Indeed, to generate such a mass following within the motivation of a conspiracy theory, author/ philosopher Eric Hoffman (in his book The True Believer: Thoughts on the Nature of Mass Movements) explains that there must already be seeds of discontent spready widely throughout society before such theories can take root. He believes that these angry movements begin with a growing "desire for change" from discontented people who believe that they have lost power and position and who also have no confidence in existing culture or traditions.

Feeling their lives are “irredeemably spoiled" and believing there is no hope for advancement or satisfaction as an individual, true believers seek "self-renunciation" (letting go of their own wishes, desires, or ambitions) to find hope within a wider movement. These formerly empowered incumbents who believe they have been left behind are the most likely source of converts for “replacement theory” movements, for they recall their former wealth with resentment and blame others for their current misfortune. This is the roadmap for rising autocrats. They reinforce to a massive group that they have been left behind, place the blame on an easily identifiable slice of society, hammer home the “truth” of the resulting conspiracy theory and attack any effort to substitute reality for the conspiracy theory. The culture war against any opposing thought becomes an essential part of their effort.

This US effort lifted from a generic feeling of amorphous discontent into mainstream thought with Donald Trump’s presidency, was exacerbated by his 2016 Democratic opponent Hillary Clinton’s reference to the Trump’s followers as “deplorables,” and accelerated through his de facto presidential legitimization of White supremacy and toxic immigration by people of color.
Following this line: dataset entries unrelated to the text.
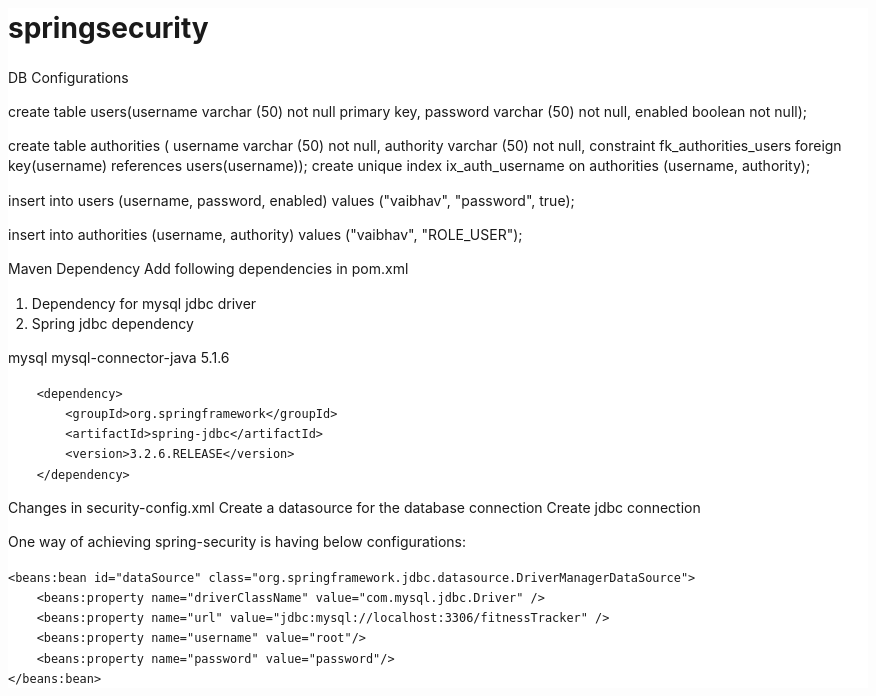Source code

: # springsecurity

DB Configurations

create table users(username varchar (50) not null primary key,
password varchar (50) not null,
enabled boolean not null);

create table authorities (
	username varchar (50) not null,
    authority varchar (50) not null,
    constraint fk_authorities_users
    foreign key(username) references users(username));
    create unique index ix_auth_username on 
    authorities (username, authority);


insert into users (username, password, enabled) values 
("vaibhav", "password", true);

insert into authorities (username, authority) values ("vaibhav", "ROLE_USER");


Maven Dependency
Add following dependencies in pom.xml
1)	Dependency for mysql jdbc driver 
2)	Spring jdbc dependency


<dependency>
			<groupId>mysql</groupId>
			<artifactId>mysql-connector-java</artifactId>
			<version>5.1.6</version>
		</dependency>

		<dependency>
			<groupId>org.springframework</groupId>
			<artifactId>spring-jdbc</artifactId>
			<version>3.2.6.RELEASE</version>
		</dependency>
Changes in security-config.xml
Create a datasource for the database connection
Create jdbc connection

One way of achieving spring-security is having below configurations:
<authentication-manager>
        <authentication-provider user-service-ref="userDetailsService"/>
    </authentication-manager>
     
    <beans:bean id="dataSource" class="org.springframework.jdbc.datasource.DriverManagerDataSource">
        <beans:property name="driverClassName" value="com.mysql.jdbc.Driver" />
        <beans:property name="url" value="jdbc:mysql://localhost:3306/fitnessTracker" />
        <beans:property name="username" value="root"/>
        <beans:property name="password" value="password"/>
    </beans:bean>
    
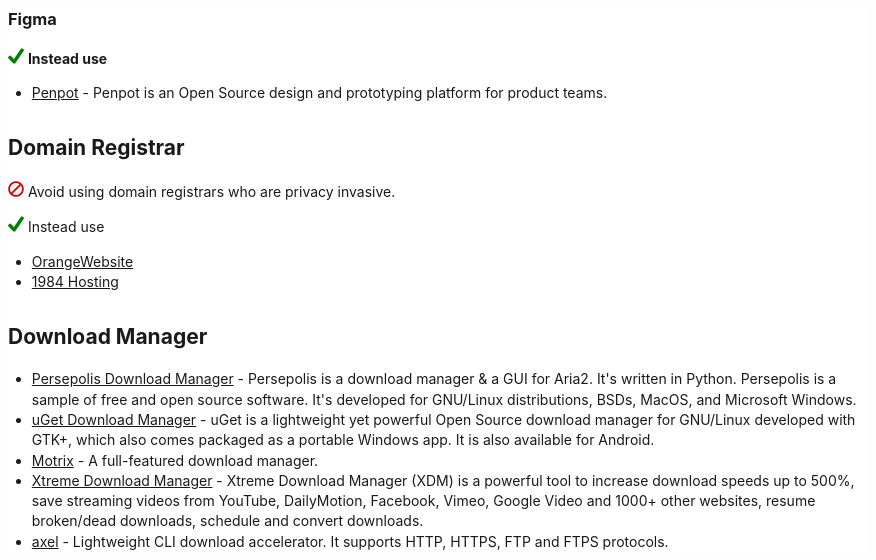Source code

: ### Figma

<img width="16" src="misc/check.png"> </img>  **Instead use**
- [Penpot](https://penpot.app/) - Penpot is an Open Source design and prototyping platform for product teams.


## Domain Registrar
<img width="16" src="misc/forbidden.png"> </img> Avoid using domain registrars who are privacy invasive. 

<img width="16" src="misc/check.png"> </img> Instead use
- [OrangeWebsite](https://www.orangewebsite.com/)
- [1984 Hosting](https://www.1984hosting.com/)

## Download Manager

- [Persepolis Download Manager](https://github.com/persepolisdm/persepolis) - Persepolis is a download manager & a GUI for Aria2. It's written in Python. Persepolis is a sample of free and open source software. It's developed for GNU/Linux distributions, BSDs, MacOS, and Microsoft Windows.
- [uGet Download Manager](https://ugetdm.com/) - uGet is a lightweight yet powerful Open Source download manager for GNU/Linux developed with GTK+, which also comes packaged as a portable Windows app. It is also available for Android.
- [Motrix](https://github.com/agalwood/Motrix) - A full-featured download manager.
- [Xtreme Download Manager](https://github.com/subhra74/xdm) - Xtreme Download Manager (XDM) is a powerful tool to increase download speeds up to 500%, save streaming videos from YouTube, DailyMotion, Facebook, Vimeo, Google Video and 1000+ other websites, resume broken/dead downloads, schedule and convert downloads.
- [axel](https://github.com/axel-download-accelerator/axel) - Lightweight CLI download accelerator. It supports HTTP, HTTPS, FTP and FTPS protocols.
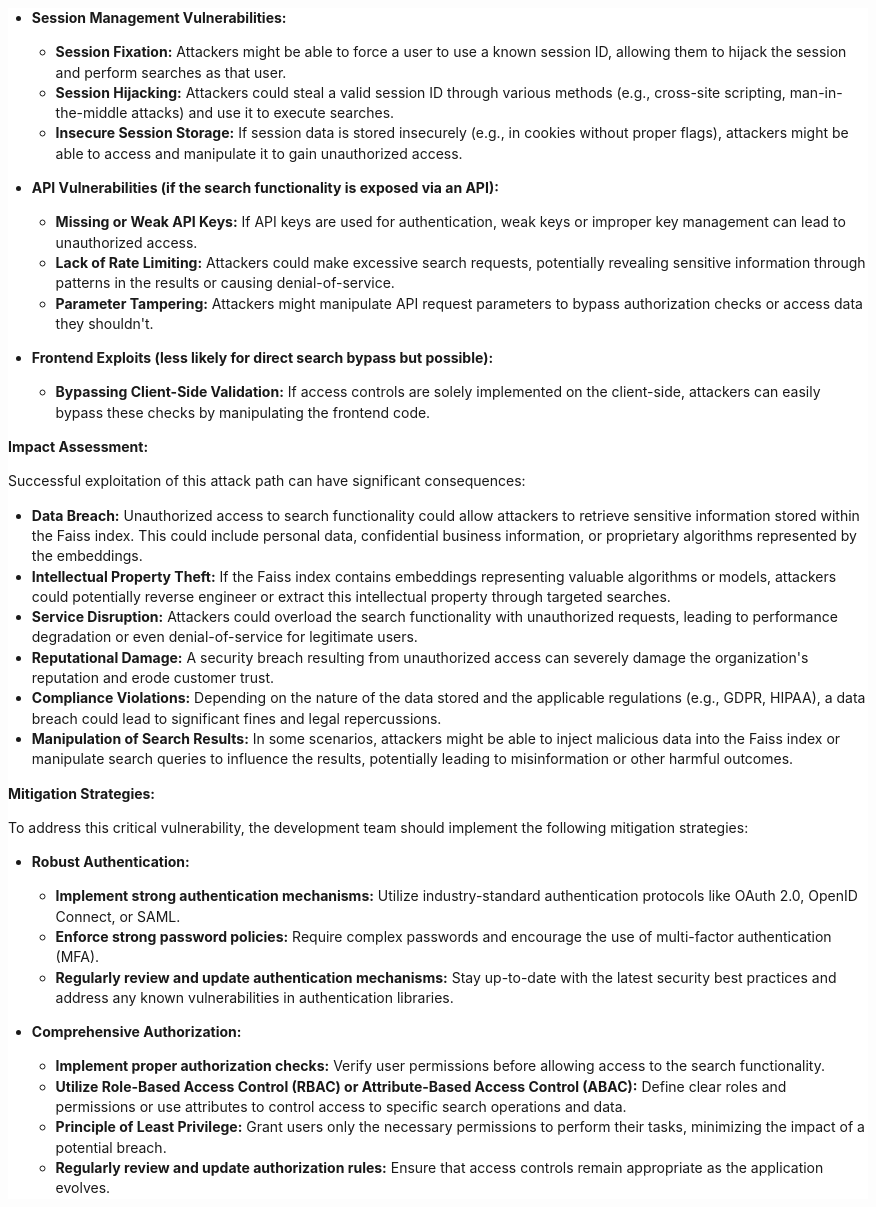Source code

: * **Session Management Vulnerabilities:**
    * **Session Fixation:** Attackers might be able to force a user to use a known session ID, allowing them to hijack the session and perform searches as that user.
    * **Session Hijacking:** Attackers could steal a valid session ID through various methods (e.g., cross-site scripting, man-in-the-middle attacks) and use it to execute searches.
    * **Insecure Session Storage:** If session data is stored insecurely (e.g., in cookies without proper flags), attackers might be able to access and manipulate it to gain unauthorized access.

* **API Vulnerabilities (if the search functionality is exposed via an API):**
    * **Missing or Weak API Keys:** If API keys are used for authentication, weak keys or improper key management can lead to unauthorized access.
    * **Lack of Rate Limiting:** Attackers could make excessive search requests, potentially revealing sensitive information through patterns in the results or causing denial-of-service.
    * **Parameter Tampering:** Attackers might manipulate API request parameters to bypass authorization checks or access data they shouldn't.

* **Frontend Exploits (less likely for direct search bypass but possible):**
    * **Bypassing Client-Side Validation:** If access controls are solely implemented on the client-side, attackers can easily bypass these checks by manipulating the frontend code.

**Impact Assessment:**

Successful exploitation of this attack path can have significant consequences:

* **Data Breach:**  Unauthorized access to search functionality could allow attackers to retrieve sensitive information stored within the Faiss index. This could include personal data, confidential business information, or proprietary algorithms represented by the embeddings.
* **Intellectual Property Theft:** If the Faiss index contains embeddings representing valuable algorithms or models, attackers could potentially reverse engineer or extract this intellectual property through targeted searches.
* **Service Disruption:** Attackers could overload the search functionality with unauthorized requests, leading to performance degradation or even denial-of-service for legitimate users.
* **Reputational Damage:** A security breach resulting from unauthorized access can severely damage the organization's reputation and erode customer trust.
* **Compliance Violations:** Depending on the nature of the data stored and the applicable regulations (e.g., GDPR, HIPAA), a data breach could lead to significant fines and legal repercussions.
* **Manipulation of Search Results:** In some scenarios, attackers might be able to inject malicious data into the Faiss index or manipulate search queries to influence the results, potentially leading to misinformation or other harmful outcomes.

**Mitigation Strategies:**

To address this critical vulnerability, the development team should implement the following mitigation strategies:

* **Robust Authentication:**
    * **Implement strong authentication mechanisms:** Utilize industry-standard authentication protocols like OAuth 2.0, OpenID Connect, or SAML.
    * **Enforce strong password policies:** Require complex passwords and encourage the use of multi-factor authentication (MFA).
    * **Regularly review and update authentication mechanisms:** Stay up-to-date with the latest security best practices and address any known vulnerabilities in authentication libraries.

* **Comprehensive Authorization:**
    * **Implement proper authorization checks:** Verify user permissions before allowing access to the search functionality.
    * **Utilize Role-Based Access Control (RBAC) or Attribute-Based Access Control (ABAC):** Define clear roles and permissions or use attributes to control access to specific search operations and data.
    * **Principle of Least Privilege:** Grant users only the necessary permissions to perform their tasks, minimizing the impact of a potential breach.
    * **Regularly review and update authorization rules:** Ensure that access controls remain appropriate as the application evolves.
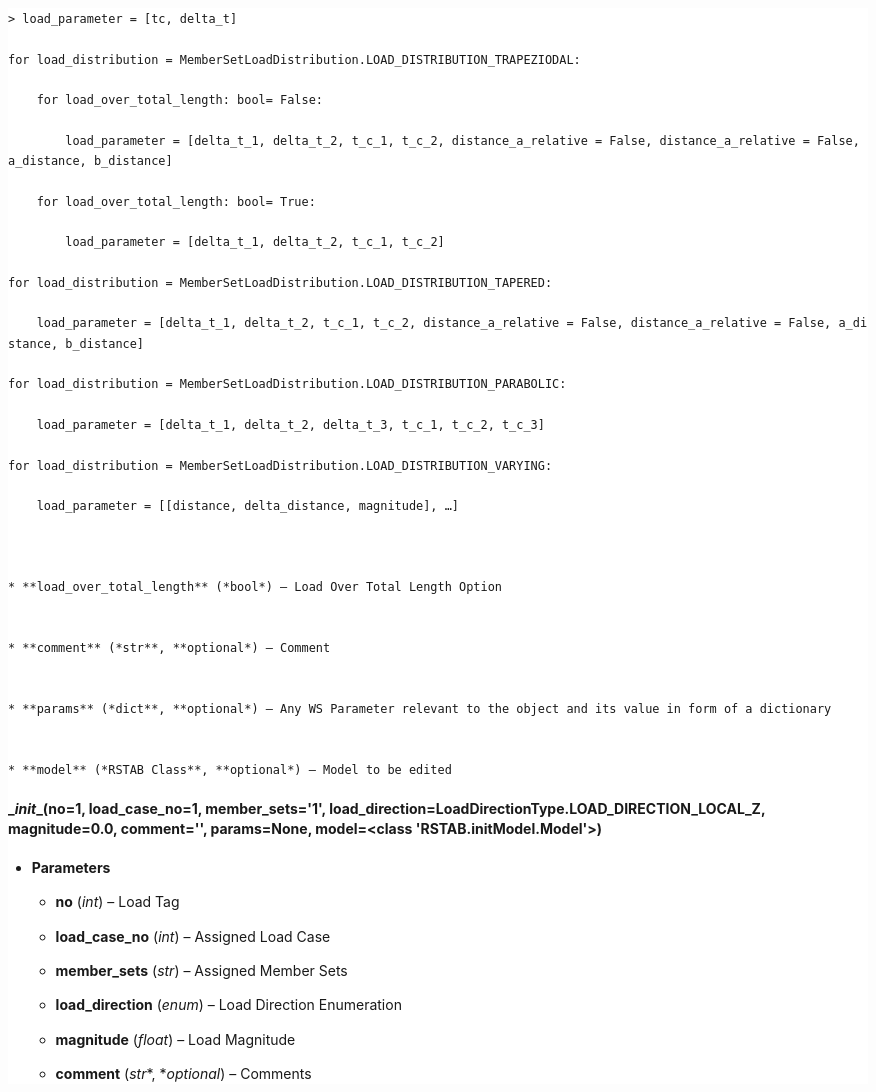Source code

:     > load_parameter = [tc, delta_t]

    for load_distribution = MemberSetLoadDistribution.LOAD_DISTRIBUTION_TRAPEZIODAL:

        for load_over_total_length: bool= False:

            load_parameter = [delta_t_1, delta_t_2, t_c_1, t_c_2, distance_a_relative = False, distance_a_relative = False, a_distance, b_distance]

        for load_over_total_length: bool= True:

            load_parameter = [delta_t_1, delta_t_2, t_c_1, t_c_2]

    for load_distribution = MemberSetLoadDistribution.LOAD_DISTRIBUTION_TAPERED:

        load_parameter = [delta_t_1, delta_t_2, t_c_1, t_c_2, distance_a_relative = False, distance_a_relative = False, a_distance, b_distance]

    for load_distribution = MemberSetLoadDistribution.LOAD_DISTRIBUTION_PARABOLIC:

        load_parameter = [delta_t_1, delta_t_2, delta_t_3, t_c_1, t_c_2, t_c_3]

    for load_distribution = MemberSetLoadDistribution.LOAD_DISTRIBUTION_VARYING:

        load_parameter = [[distance, delta_distance, magnitude], …]



    * **load_over_total_length** (*bool*) – Load Over Total Length Option


    * **comment** (*str**, **optional*) – Comment


    * **params** (*dict**, **optional*) – Any WS Parameter relevant to the object and its value in form of a dictionary


    * **model** (*RSTAB Class**, **optional*) – Model to be edited



#### \__init__(no=1, load_case_no=1, member_sets='1', load_direction=LoadDirectionType.LOAD_DIRECTION_LOCAL_Z, magnitude=0.0, comment='', params=None, model=<class 'RSTAB.initModel.Model'>)

* **Parameters**

    
    * **no** (*int*) – Load Tag


    * **load_case_no** (*int*) – Assigned Load Case


    * **member_sets** (*str*) – Assigned Member Sets


    * **load_direction** (*enum*) – Load Direction Enumeration


    * **magnitude** (*float*) – Load Magnitude


    * **comment** (*str**, **optional*) – Comments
But this MAGA platform has now shifted to Ron DeSantis, clearly evidenced by the Florida Governor’s “Stop Woke Act.” He has successfully led a large red state charge to ban teaching at all levels of education (from elementary school well into college) of any historical facts that would diminish the power of the underlying conspiracy theories and White supremacy.

As we watch the reconfigured Republican Party become nothing more than a vessel for such MAGA beliefs, we are watching a dangerous and exceptionally well-armed faction of deeply discontented White Americans, who truly believe they are being left behind.

I’m Peter Dekom, and those zealots that F Scott Fitzgerald once described as “stupid” and “dislikeable” are exceptionally angry and even more exceptionally well-armed.